I believe psycholinguists, as part of neuro-science, spend . . . I mean, they hook little sensors up to readers’ eyes and study this stuff. I don’t know much about that, but I do know that when you’re not punctuating effectively for your genre, or when you fail to supply sufficient transitions, you are upping the amount of effort the reader has to make in order . . . forget appreciate . . . simply to understand what it is that you are communicating. My own guess is that at just about the point where that amount— the amount of time that you’re spending on a sentence, the amount of effort— becomes conscious, when you are conscious that this is hard, is the time when college students’ papers begin getting marked down by the prof. Right?
But one of the things I end up saying to the students is, “Realize your professors are human beings. They’re reading these things really fast, but you’re often being graded down for reasons that the professor isn’t consciously aware of because of an immense amount of reading and an immense amount of evaluation of the quality of a piece of writing, the qualities of the person producing it, occur below, just below, the level of consciousness, which is really the way you want it.
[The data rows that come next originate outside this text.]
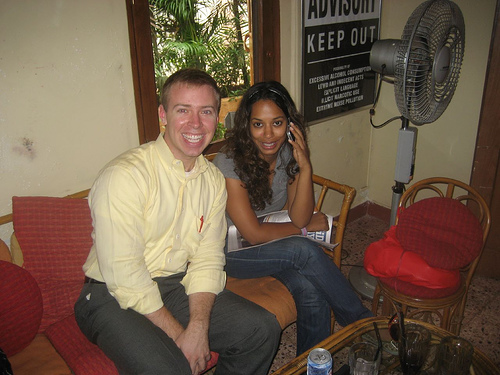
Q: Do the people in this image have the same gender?
A: No, they are both male and female.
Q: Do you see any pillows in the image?
A: Yes, there is a pillow.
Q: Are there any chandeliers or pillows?
A: Yes, there is a pillow.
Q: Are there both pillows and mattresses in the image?
A: No, there is a pillow but no mattresses.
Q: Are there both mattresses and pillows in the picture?
A: No, there is a pillow but no mattresses.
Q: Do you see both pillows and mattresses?
A: No, there is a pillow but no mattresses.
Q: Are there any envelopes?
A: No, there are no envelopes.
And one of the things that really good writing does is that it’s able to get across massive amounts of information and various favorable impressions of the communicator with minimal effort on the part of the reader.”
That’s why people use terms like flow or effortless to describe writing that they regard as really superb. They’re not saying effortless in terms of it didn’t seem like the writer spent any work. It simply requires no effort to read it— the same way listening to an incredible storyteller talk out loud requires no effort to pay attention. Whereas when you’re bored, you’re conscious of how much effort is required to pay attention. Does that make sense?
One of the things that makes a really good writer, according to Wallace, is they “can just kind of feel” when to make transitions and when not to.
Which doesn’t mean such creatures are born, but it does mean that’s why practicing and paying attention never stop being important. Right? It’s because we’re training the same part of us that knows how to swing a golf club or shift a standard transmission, things we want to be able to do automatically. So we have to pay attention and learn how to do them so we can quit thinking about them and just do them automatically.
In case you’re wondering, it was Tense Present, DFW’s review of Garner’s book that sparked their friendship. The full article, before Harper’s cuts, appears in Consider the Lobster and Other Essays.
Quack This Way is an insightful interview by two terrific minds.